One common intervention is Cardiac Resynchronization Therapy (CRT). This is used when the ventricles do not contract simultaneously (electrical dyssynchrony). A CRT device, a specialized pacemaker, sends electrical impulses to both ventricles simultaneously, forcing coordinated contraction. This significantly enhances pumping efficiency, increasing EF and reducing heart failure symptoms.
For patients with a low EF (35% or less), there is an increased risk of sudden cardiac death from rapid heart rhythms. An Implantable Cardioverter-Defibrillator (ICD) monitors the heart’s rhythm and delivers an electrical shock if a life-threatening arrhythmia occurs. ICDs are often combined with CRT (CRT-D) for both rhythm correction and resynchronization.
Surgical procedures like coronary revascularization—including percutaneous coronary intervention (PCI) or Coronary Artery Bypass Grafting (CABG)—may be recommended if the low EF is caused by blocked arteries. Restoring blood flow to viable heart muscle can improve its ability to contract and increase Ejection Fraction.
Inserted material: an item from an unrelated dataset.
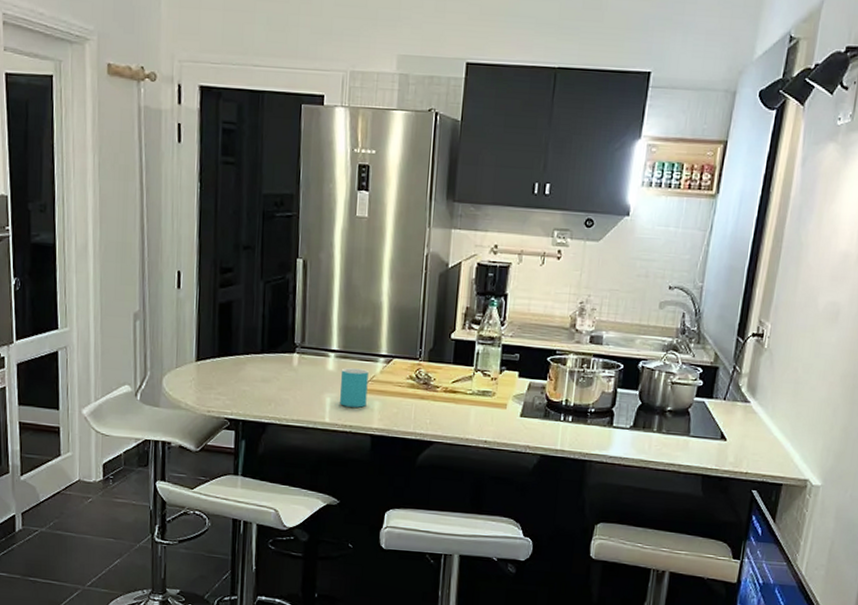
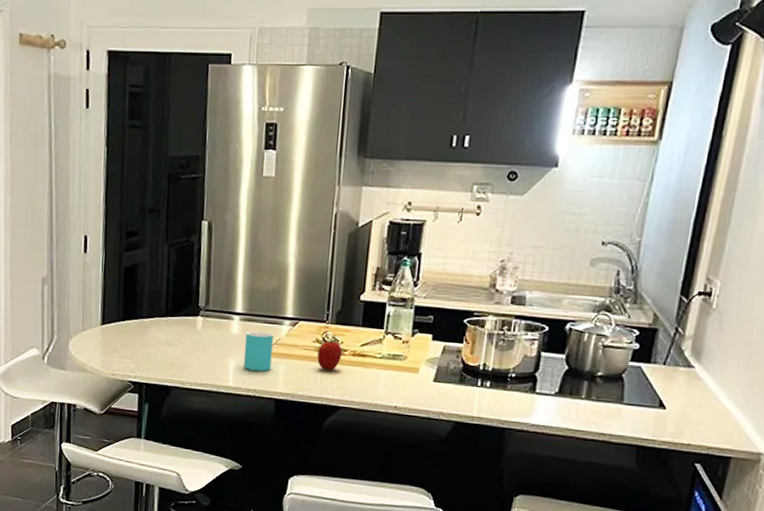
fruit: none [411,375,435,407] -> present [317,338,342,371]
For severe, end-stage heart failure, advanced measures are considered:
Ventricular Assist Devices (VADs)
A VAD, often an LVAD, is a mechanical pump that takes over the heart’s work. VADs are used temporarily while awaiting a heart transplant (“bridge to transplant”) or as a permanent solution (“destination therapy”).
Heart Transplantation
Heart transplantation remains the final therapy, replacing the failing heart with a healthy donor organ.
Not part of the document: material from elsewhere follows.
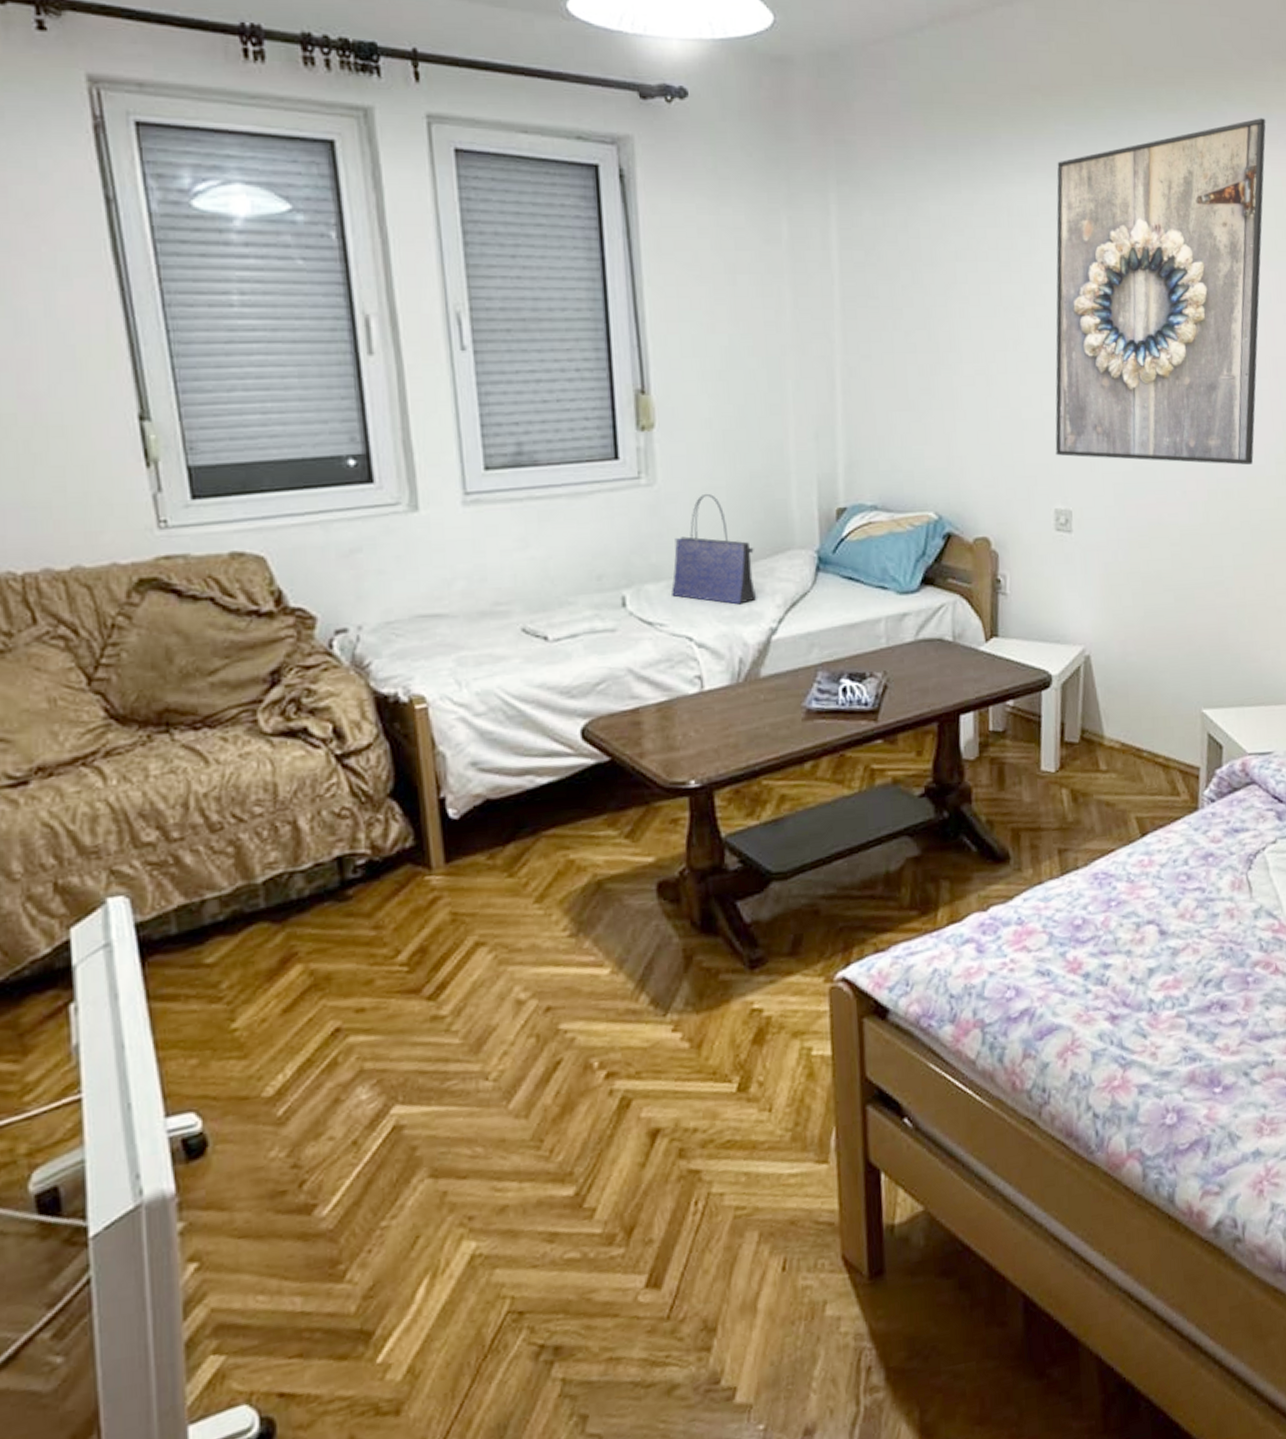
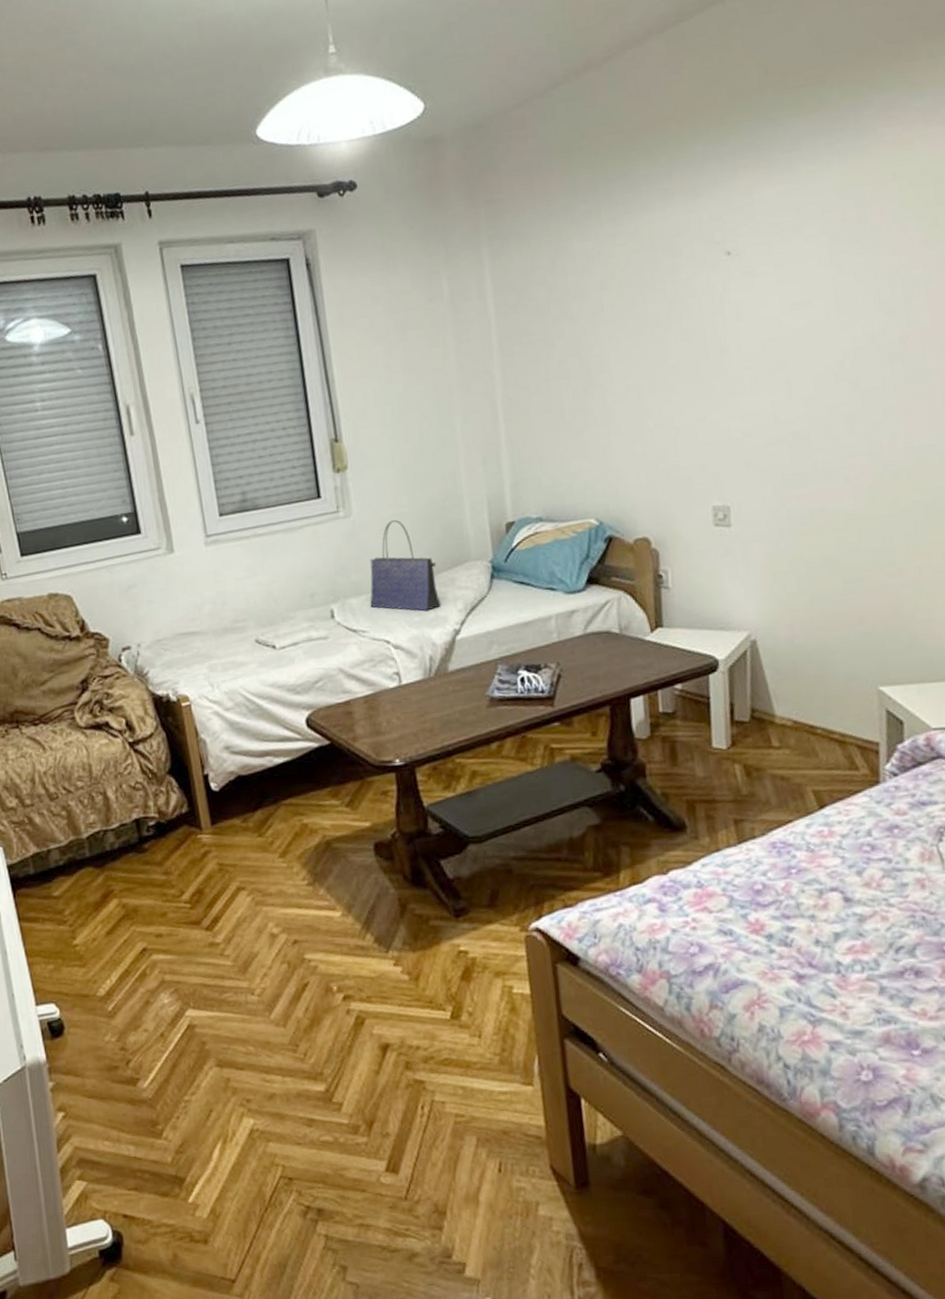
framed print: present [1055,118,1266,466] -> none [696,98,923,457]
Lifestyle Changes Supporting Recovery
Medical treatments are enhanced by consistent lifestyle modifications that reduce daily strain on the heart. Managing fluid and sodium intake is fundamental because excess salt causes water retention, increasing the blood volume the heart must pump. Sodium intake is typically limited to around 2,000 milligrams per day, though this varies by condition severity.
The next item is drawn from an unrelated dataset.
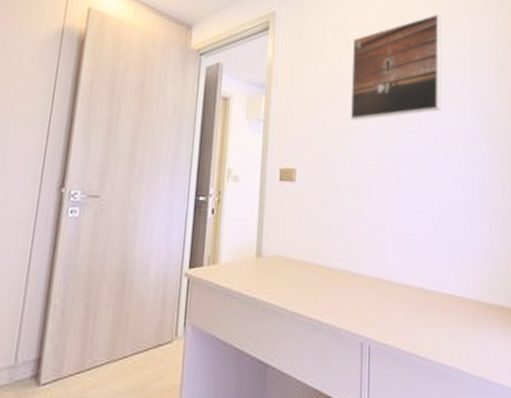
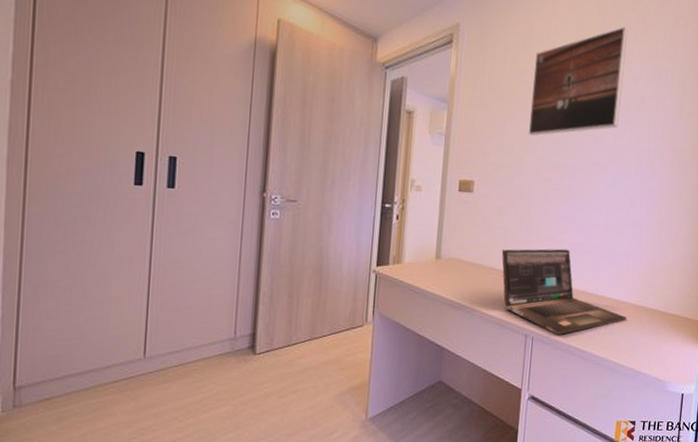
laptop: none [329,240,471,342] -> present [501,248,627,336]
Fluid restriction (often 1.5 to 2 liters daily) is usually reserved for patients with advanced heart failure or those struggling with fluid retention despite medication. Patients should monitor their body weight daily; a rapid gain of two to three pounds over a couple of days indicates fluid accumulation requiring medical attention. Avoiding tobacco and limiting alcohol is also necessary, as both substances directly damage the heart muscle.
Structured, prescribed exercise through cardiac rehabilitation is a highly effective non-pharmacological intervention. This supervised therapy is proven to improve exercise capacity and quality of life for most people with HFrEF. Regular physical activity helps the body use oxygen more efficiently, strengthens muscles, and contributes to reverse remodeling and improved EF.